RÜSSELSHEIM – Das GPR Klinikum wird auch bis zum 31. Dezember 2022 als Akademisches Lehrkrankenhaus der Universitätsmedizin der Johannes Gutenberg-Universität Mainz fungieren. Eine entsprechende Verlängerung der Kooperation wurde jetzt vereinbart. Dabei musste das GPR Klinikum detaillierte Unterlagen einreichen, um nachzuweisen, dass es den hohen Anforderungen, den der Status eines Akademischen Lehrkrankenhauses mit sich bringt, gerecht wird. Nach eingehenden Prüfungen durch den wissenschaftlichen Vorstand der Johannes Gutenberg-Universität wurde dem GPR Klinikum Anfang Dezember die vertragliche Vereinbarung zugestellt.

In der Erfüllung der Kriterien der Johannes Gutenberg-Universität konnte das GPR Klinikum erneut nachweisen, dass es über das erforderliche Ausbildungspersonal sowie die notwendigen Einrichtungen eines Akademischen Lehrkrankenhauses verfügt. Dazu gehören insbesondere eine leistungsfähige Röntgenabteilung, eine fachwissenschaftliche Bibliothek, ein leistungsfähiges Zentrallaboratorium sowie ausreichend Räumlichkeiten für Aufenthalt und Unterrichtung von Studierenden.

Für das GPR Klinikum bedeutet der Status des Akademischen Lehrkrankenhauses, dass auch weiterhin jährlich 28 Studentinnen und Studenten des Fachbereichs Universitätsmedizin als angehende Mediziner in ihrem letzten Studienjahr ein „Praktisches Jahr“ (PJ) im GPR Klinikum absolvieren werden, damit sie sich dort ihre ersten Sporen in der Praxis verdienen können, um ihr Studium erfolgreich zu beenden. Der Weg aus dem Hörsaal der Universität zum Patienten gehört zu einem der wichtigsten Schritte auf dem anspruchsvollen Pfad hin zum vollständig ausgebildeten Arzt.

Das Praktische Jahr gliedert sich in drei Ausbildungsabschnitte, die in den Bereichen Innere Medizin, Chirurgie und einem Wahlfach einer anderen Disziplin erfolgen. Hier steht die Ausbildung am Patienten im Mittelpunkt. Ziel der Ausbildung im Praktischen Jahr ist es, dass die Studierenden, die während des vorhergehenden Studiums erworbenen ärztlichen Kenntnisse und Fähigkeiten vertiefen und erweitern. Die Studenten sollen in der Zeit des Praktischen Jahres Schritt für Schritt zu selbstständigem ärztlichen Handeln herangeführt werden, das heißt, sie sollen zunehmend auch tatsächlich praktisch an die Stelle des approbierten Arztes treten und in steigender Eigenverantwortlichkeit Patienten betreuen.

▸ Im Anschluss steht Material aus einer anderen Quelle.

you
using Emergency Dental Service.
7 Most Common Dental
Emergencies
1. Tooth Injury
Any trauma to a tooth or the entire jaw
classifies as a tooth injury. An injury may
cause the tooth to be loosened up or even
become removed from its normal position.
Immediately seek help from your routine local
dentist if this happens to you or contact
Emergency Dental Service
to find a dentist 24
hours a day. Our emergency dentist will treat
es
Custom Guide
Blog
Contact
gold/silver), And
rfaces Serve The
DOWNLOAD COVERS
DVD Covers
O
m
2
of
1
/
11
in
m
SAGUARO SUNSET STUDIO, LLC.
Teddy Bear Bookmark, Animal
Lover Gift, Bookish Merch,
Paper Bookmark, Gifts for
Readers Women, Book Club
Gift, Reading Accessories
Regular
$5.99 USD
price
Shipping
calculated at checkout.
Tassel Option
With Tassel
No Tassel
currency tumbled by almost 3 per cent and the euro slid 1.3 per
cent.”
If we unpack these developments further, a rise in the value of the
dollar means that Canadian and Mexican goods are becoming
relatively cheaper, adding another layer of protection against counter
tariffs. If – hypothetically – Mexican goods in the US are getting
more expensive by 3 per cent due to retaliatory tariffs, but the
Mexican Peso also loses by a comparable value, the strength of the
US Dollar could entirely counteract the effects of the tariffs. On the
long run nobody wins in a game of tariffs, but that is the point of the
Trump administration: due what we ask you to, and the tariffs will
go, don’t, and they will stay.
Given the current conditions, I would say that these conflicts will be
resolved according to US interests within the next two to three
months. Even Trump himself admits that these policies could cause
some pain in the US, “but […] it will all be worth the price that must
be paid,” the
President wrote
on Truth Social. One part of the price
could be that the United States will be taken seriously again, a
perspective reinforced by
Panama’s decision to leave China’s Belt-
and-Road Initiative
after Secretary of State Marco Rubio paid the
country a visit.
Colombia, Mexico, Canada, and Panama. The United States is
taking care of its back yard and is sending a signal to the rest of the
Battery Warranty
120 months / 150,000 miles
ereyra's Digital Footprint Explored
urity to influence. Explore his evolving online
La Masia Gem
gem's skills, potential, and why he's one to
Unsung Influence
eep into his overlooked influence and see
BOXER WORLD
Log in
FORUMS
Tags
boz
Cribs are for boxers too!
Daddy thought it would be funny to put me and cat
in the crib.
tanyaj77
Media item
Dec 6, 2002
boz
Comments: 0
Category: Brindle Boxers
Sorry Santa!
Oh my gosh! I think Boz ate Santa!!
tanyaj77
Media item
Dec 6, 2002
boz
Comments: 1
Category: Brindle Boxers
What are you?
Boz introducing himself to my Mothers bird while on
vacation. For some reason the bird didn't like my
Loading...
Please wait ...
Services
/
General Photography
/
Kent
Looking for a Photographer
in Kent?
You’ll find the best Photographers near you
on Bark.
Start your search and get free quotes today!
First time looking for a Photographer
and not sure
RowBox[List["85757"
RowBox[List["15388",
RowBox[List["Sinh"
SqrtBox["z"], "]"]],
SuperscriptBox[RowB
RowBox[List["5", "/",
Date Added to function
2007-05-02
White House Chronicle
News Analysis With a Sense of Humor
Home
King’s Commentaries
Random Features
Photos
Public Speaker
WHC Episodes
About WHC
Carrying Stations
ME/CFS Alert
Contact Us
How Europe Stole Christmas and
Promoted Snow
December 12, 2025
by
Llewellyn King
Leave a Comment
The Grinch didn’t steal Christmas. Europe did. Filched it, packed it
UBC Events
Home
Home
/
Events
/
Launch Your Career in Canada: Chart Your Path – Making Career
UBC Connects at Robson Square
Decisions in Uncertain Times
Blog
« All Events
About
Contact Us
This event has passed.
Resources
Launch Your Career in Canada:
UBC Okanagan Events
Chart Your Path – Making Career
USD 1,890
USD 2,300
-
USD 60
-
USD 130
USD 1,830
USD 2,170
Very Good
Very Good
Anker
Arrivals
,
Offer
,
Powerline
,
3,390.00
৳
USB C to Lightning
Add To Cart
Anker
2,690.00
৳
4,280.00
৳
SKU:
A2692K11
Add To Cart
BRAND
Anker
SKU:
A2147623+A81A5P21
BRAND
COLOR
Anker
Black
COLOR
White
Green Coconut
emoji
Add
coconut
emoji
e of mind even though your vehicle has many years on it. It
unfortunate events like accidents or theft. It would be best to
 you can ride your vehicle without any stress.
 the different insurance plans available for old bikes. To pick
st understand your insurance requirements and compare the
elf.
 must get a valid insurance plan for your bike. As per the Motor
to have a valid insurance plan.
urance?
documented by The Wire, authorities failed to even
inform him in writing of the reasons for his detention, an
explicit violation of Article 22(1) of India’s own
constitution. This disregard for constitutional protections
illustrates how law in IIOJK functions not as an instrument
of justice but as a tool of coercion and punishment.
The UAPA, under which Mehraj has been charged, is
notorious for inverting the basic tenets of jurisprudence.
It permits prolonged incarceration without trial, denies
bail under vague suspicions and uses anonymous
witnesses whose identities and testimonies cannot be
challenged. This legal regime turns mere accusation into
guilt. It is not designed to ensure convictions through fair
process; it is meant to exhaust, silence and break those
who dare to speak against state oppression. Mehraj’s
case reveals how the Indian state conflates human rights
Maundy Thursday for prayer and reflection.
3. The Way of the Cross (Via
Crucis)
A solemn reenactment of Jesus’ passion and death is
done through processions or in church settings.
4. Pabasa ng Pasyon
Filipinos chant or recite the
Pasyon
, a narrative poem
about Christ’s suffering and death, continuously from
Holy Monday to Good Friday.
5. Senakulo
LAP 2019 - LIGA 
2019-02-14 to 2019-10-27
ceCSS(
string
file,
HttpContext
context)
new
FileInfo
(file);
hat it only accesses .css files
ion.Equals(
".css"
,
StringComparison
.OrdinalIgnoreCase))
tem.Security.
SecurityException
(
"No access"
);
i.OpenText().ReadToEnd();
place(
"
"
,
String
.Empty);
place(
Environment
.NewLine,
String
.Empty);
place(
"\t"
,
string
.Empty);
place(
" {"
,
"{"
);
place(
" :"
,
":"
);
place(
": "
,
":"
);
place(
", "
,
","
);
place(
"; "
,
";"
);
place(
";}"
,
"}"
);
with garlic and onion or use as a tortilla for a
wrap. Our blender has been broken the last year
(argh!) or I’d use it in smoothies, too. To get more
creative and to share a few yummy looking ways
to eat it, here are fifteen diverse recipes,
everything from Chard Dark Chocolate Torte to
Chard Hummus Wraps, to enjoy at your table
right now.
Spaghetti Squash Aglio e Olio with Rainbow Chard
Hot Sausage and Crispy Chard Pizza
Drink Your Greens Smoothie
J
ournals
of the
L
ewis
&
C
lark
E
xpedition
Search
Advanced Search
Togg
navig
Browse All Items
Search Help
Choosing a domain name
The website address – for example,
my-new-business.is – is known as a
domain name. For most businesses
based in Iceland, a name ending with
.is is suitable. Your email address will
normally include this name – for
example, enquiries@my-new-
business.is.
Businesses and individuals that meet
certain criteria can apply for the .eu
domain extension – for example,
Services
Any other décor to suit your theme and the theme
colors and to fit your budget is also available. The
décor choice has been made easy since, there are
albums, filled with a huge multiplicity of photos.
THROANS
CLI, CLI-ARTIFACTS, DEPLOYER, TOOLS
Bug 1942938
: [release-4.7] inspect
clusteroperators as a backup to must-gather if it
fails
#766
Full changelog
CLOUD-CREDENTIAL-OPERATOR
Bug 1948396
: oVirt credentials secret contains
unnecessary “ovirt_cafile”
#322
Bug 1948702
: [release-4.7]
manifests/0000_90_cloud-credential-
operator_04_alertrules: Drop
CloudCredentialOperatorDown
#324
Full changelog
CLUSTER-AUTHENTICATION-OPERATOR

Im GPR Klinikum leitet Dr. med. Bernd Korves, der stellvertretende Ärztliche Direktor und Chefarzt der Klinik für HNO-Heilkunde, Kopf-, Hals- und Plastische Gesichtschirurgie, als PJ-Beauftragter die Ausbildung der angehenden Ärztinnen und Ärzte. Schon seit 1976 werden Mainzer Studentinnen und Studenten in Rüsselsheim erfolgreich auf den „Ernst des Medizinerlebens“ vorbereitet.

Neben der Ausbildung zukünftiger Ärzte wird das GPR Klinikum Kooperationen in den Bereichen Forschung, insbesondere in klinischen Studien und in der Krankenversorgung mit der Universitätsmedizin eingehen beziehungsweise bestehende Kooperationen ausbauen. Im Bereich der klinischen Studien wird das GPR Klinikum entweder als separates Studienzentrum geführt oder beteiligt sich als Erweiterung des Studienzentrums der Universitätsmedizin an der Durchführung von Studien.

„Wir freuen uns natürlich und sind auch stolz darauf, dass wir mit der renommierten Johannes Gutenberg-Universität erneut eine Vereinbarung treffen konnten, die uns bis Ende 2022 die Anerkennung als Akademisches Lehrkrankenhaus sichert. Dies unterstreicht die hohe Qualität sowohl der medizinischen Versorgung hier im GPR Klinikum als auch der medizinischen Ausbildung, die unsere Ärzte leisten“, erklärte GPR Geschäftsführer Achim Neyer.